Dean told reporters that, while unreleased polls showed him within 10 points of beating Scott, victory would have required the type of "scorched earth" campaign he didn't want to run. It remains to be seen whether any notable Democrat will challenge Scott, who has always won reelection with ease, ahead of the May 30 filing deadline.
• WA-Gov: The Northwest Progressive Institute has released new numbers from the Democratic firm Public Policy Polling that show Democratic Attorney General Bob Ferguson leading former GOP Rep. Dave Reichert 48-42 in a likely November general election matchup.
Ferguson enjoyed a similar 46-42 edge in PPP's February poll. The only data we've seen during the intervening time was a March survey from the Republican pollster Echelon Insights for a group called Concerned Taxpayers of Washington State that placed Reichert leading by a 39-30 margin.
PPP also continues to find the two frontrunners far ahead in the Aug. 6 top-two primary despite some potentially favorable developments for each of their main intra-party foes. Ferguson and Reichert respectively take 35% and 28% as former Richland school board member Semi Bird, who won the state GOP endorsement last month, secures 11%. Just 4% goes to Democratic state Sen. Mark Mullet even though a well-funded super PAC began airing ads for him a few weeks ago.
• LA-05, LA-06: Speaker Mike Johnson sent a not-very-subtle message on Monday that he doesn't want Rep. Garret Graves to challenge fellow GOP incumbent Julie Letlow by endorsing both of them—in separate districts.
Johnson explicitly backed Graves for the 6th District even though the revamped version of that seat is all but unwinnable for Republicans, while he endorsed Letlow's reelection to the 5th District, which remains safely red.
The speaker put out this statement days after Graves announced he'd be "running for reelection in a district anchored in the Capital Region," an area that's mostly contained in the new 5th and 6th Districts. Letlow, for her part, said in a statement—issued after a recent Supreme Court ruling allowing the new map to be used this year—that she'd seek reelection.
Johnson, who serves Louisiana's 4th District, also endorsed the other two members of the state's GOP delegation, Majority Leader Steve Scalise in the 1st District and Rep. Clay Higgins in the 3rd. Both represent conservative constituencies and neither currently has any serious intra-party opposition.

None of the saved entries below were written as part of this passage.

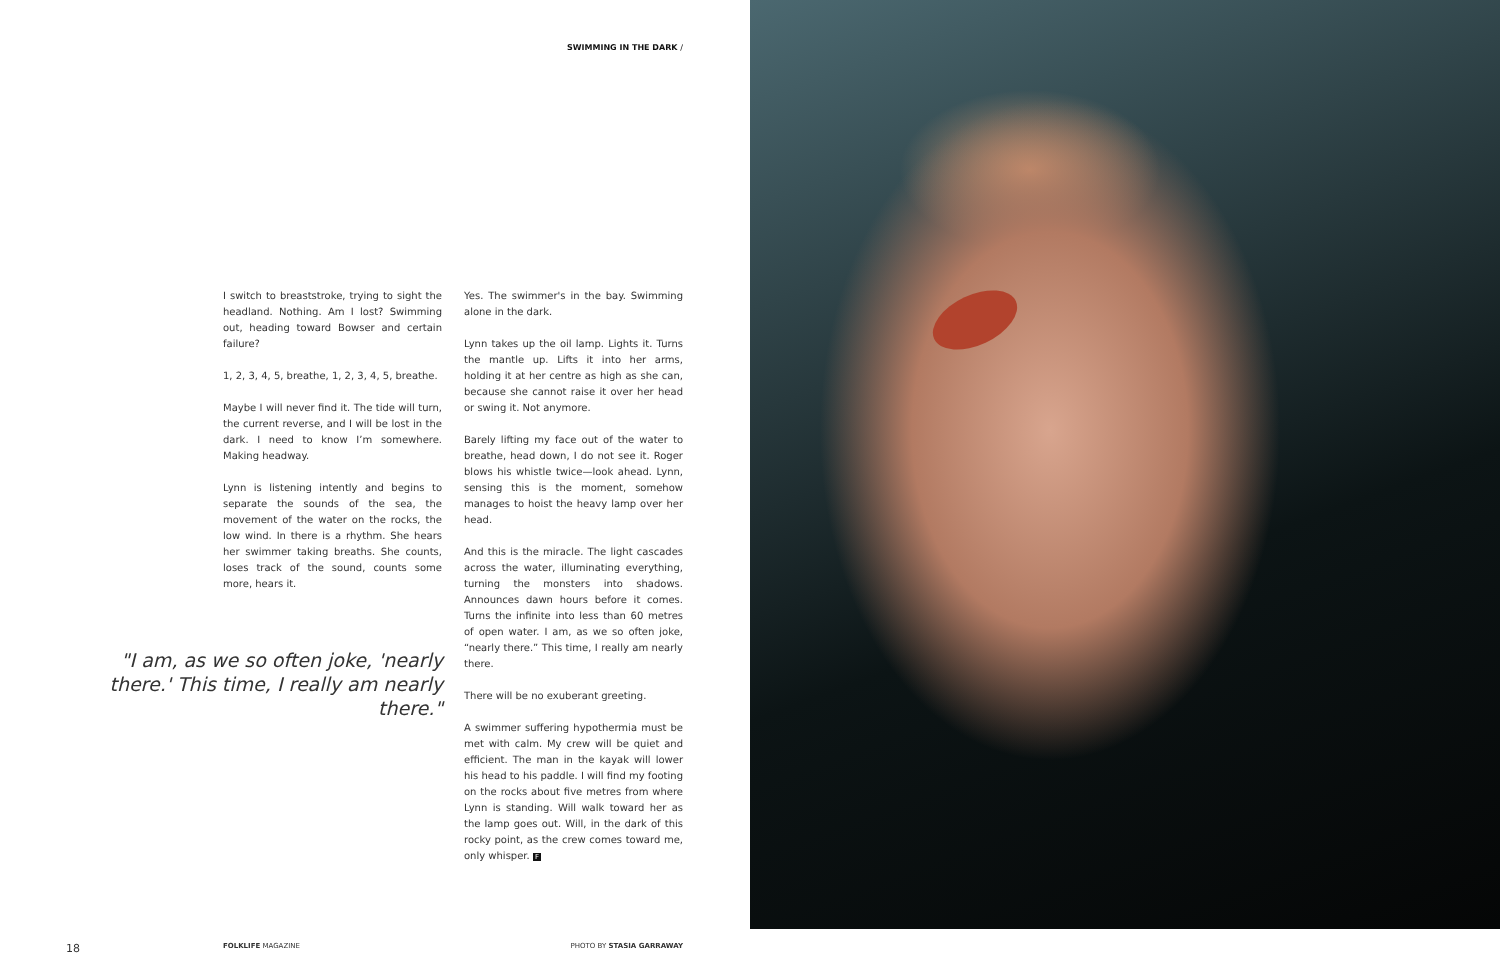SWIMMING IN THE DARK /
I switch to breaststroke, trying to sight the headland. Nothing. Am I lost? Swimming out, heading toward Bowser and certain failure?
1, 2, 3, 4, 5, breathe, 1, 2, 3, 4, 5, breathe.
Maybe I will never find it. The tide will turn, the current reverse, and I will be lost in the dark. I need to know I’m somewhere. Making headway.
Lynn is listening intently and begins to separate the sounds of the sea, the movement of the water on the rocks, the low wind. In there is a rhythm. She hears her swimmer taking breaths. She counts, loses track of the sound, counts some more, hears it.
Yes. The swimmer's in the bay. Swimming alone in the dark.
Lynn takes up the oil lamp. Lights it. Turns the mantle up. Lifts it into her arms, holding it at her centre as high as she can, because she cannot raise it over her head or swing it. Not anymore.
Barely lifting my face out of the water to breathe, head down, I do not see it. Roger blows his whistle twice—look ahead. Lynn, sensing this is the moment, somehow manages to hoist the heavy lamp over her head.
And this is the miracle. The light cascades across the water, illuminating everything, turning the monsters into shadows. Announces dawn hours before it comes. Turns the infinite into less than 60 metres of open water. I am, as we so often joke, “nearly there.” This time, I really am nearly there.
There will be no exuberant greeting.
A swimmer suffering hypothermia must be met with calm. My crew will be quiet and efficient. The man in the kayak will lower his head to his paddle. I will find my footing on the rocks about five metres from where Lynn is standing. Will walk toward her as the lamp goes out. Will, in the dark of this rocky point, as the crew comes toward me, only whisper. F
"I am, as we so often joke, 'nearly there.' This time, I really am nearly there."
18 FOLKLIFE MAGAZINE PHOTO BY STASIA GARRAWAY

• WA-05: The Washington State Labor Council over the weekend issued a dual endorsement to Republican state Rep. Jacquelin Maycumber and former Spokane County Democratic Party chair Carmela Conroy in the Aug. 6 top-two primary for the conservative 5th District.
Maycumber is the lone Republican congressional candidate to receive an endorsement, albeit a shared one, from the WSLC, an AFL-CIO affiliate that calls itself the state's "largest labor organization." WSLC's support, though, could help Maycumber appeal to Democratic voters if she winds up facing Spokane County Treasurer Michael Baumgartner in an all-Republican general election to succeed retiring GOP Rep. Cathy McMorris Rodgers.
• WA-06: State Sen. Emily Randall has earned the backing of the Washington State Labor Council in the August top-two primary to replace retiring Rep. Derek Kilmer, a fellow Democrat. Randall's main intra-party foe this summer is Commissioner of Public Lands Hilary Franz, who has Kilmer's support.